Top of RECORDS TO PROCESS
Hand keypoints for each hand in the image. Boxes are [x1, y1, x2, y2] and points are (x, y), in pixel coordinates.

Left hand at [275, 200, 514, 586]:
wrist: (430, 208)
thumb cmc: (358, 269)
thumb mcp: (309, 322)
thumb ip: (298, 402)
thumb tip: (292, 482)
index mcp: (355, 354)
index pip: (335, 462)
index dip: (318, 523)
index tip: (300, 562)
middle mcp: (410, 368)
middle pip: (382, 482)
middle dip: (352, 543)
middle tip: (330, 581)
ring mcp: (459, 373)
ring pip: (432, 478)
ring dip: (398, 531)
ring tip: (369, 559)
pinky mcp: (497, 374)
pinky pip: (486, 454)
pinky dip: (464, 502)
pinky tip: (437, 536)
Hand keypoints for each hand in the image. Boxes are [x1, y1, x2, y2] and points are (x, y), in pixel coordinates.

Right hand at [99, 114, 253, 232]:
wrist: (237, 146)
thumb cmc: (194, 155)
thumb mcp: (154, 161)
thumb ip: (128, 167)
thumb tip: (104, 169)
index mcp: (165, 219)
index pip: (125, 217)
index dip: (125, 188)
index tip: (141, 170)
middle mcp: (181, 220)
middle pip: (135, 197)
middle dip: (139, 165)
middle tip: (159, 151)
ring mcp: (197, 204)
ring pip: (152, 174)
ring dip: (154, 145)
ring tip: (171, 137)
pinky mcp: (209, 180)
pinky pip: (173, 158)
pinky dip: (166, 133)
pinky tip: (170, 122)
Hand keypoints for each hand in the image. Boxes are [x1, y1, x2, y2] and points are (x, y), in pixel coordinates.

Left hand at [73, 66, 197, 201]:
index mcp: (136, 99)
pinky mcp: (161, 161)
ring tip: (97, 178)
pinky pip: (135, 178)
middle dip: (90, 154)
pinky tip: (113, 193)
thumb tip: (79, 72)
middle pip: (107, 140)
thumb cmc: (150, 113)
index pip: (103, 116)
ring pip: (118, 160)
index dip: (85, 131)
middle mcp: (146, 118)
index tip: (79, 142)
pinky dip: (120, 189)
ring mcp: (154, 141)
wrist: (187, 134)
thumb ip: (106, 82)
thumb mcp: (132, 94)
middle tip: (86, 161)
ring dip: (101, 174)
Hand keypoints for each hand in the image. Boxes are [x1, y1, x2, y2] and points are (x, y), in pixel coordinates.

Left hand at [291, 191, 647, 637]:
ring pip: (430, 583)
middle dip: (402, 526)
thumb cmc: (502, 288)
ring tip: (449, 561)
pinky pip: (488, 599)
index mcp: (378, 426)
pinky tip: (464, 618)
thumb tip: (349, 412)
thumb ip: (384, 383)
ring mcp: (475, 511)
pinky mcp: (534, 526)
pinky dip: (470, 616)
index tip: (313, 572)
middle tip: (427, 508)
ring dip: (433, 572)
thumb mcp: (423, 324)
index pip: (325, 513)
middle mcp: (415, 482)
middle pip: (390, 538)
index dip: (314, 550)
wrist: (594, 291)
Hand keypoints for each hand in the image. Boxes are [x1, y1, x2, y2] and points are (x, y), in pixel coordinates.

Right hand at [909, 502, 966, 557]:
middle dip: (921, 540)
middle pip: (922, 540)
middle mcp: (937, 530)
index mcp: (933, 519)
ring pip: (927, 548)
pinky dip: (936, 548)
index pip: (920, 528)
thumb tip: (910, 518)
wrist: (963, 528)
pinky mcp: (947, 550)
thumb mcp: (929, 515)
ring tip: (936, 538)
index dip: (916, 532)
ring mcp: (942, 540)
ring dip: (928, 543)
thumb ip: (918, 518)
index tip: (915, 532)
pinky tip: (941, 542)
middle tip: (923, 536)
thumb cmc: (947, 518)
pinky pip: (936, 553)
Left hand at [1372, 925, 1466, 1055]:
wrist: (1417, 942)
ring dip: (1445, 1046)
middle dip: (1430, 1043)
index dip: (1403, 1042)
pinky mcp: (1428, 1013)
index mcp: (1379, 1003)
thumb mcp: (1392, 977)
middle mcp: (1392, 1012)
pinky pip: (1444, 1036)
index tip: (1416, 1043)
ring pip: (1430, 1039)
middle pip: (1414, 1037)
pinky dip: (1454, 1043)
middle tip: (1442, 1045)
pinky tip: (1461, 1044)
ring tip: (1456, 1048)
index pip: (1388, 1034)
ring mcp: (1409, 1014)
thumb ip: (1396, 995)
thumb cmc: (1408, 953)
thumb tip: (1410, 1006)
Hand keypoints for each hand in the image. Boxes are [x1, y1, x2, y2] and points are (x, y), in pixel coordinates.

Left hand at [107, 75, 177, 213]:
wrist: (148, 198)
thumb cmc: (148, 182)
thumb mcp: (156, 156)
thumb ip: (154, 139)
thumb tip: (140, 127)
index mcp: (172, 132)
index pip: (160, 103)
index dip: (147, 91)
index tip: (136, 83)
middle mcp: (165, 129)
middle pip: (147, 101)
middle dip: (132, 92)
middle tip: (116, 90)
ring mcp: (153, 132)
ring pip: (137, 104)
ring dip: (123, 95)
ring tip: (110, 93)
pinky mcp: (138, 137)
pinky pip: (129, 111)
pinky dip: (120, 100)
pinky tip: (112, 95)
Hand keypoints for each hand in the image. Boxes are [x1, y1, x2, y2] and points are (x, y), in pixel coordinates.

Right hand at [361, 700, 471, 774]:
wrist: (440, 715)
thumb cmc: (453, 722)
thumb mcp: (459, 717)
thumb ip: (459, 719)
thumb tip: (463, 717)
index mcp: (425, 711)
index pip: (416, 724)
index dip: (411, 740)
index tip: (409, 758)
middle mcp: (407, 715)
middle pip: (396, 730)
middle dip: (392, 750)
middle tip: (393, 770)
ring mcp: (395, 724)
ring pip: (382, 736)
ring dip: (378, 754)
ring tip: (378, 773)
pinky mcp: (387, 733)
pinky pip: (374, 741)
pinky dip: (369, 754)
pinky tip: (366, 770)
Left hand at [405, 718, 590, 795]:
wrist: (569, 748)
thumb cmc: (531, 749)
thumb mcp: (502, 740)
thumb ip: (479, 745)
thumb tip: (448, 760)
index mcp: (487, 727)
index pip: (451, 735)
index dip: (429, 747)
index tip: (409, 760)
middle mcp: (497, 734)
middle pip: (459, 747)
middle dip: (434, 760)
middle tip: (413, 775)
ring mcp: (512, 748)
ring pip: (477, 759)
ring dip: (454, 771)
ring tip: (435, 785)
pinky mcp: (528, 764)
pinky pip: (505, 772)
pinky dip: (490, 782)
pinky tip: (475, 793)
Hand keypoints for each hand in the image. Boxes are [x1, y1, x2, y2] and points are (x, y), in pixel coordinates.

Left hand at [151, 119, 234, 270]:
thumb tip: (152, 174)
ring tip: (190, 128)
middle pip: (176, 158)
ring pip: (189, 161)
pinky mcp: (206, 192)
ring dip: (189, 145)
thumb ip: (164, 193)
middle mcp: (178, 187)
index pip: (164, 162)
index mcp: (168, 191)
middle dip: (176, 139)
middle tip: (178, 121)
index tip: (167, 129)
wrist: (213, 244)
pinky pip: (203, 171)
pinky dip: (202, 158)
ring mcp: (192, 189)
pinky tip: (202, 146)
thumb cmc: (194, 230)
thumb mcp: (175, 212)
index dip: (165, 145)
Bottom of RECORDS TO PROCESS
» PROBLEM DETAILS:
Filter the entries down to the lines that hold "wrist". Copy those lines.

» TASK RESPONSE:
wrist: (430, 208)
wrist: (237, 146)
wrist: (187, 134)
wrist: (594, 291)
wrist: (963, 528)
wrist: (1417, 942)
wrist: (148, 198)
wrist: (440, 715)
wrist: (569, 748)
wrist: (213, 244)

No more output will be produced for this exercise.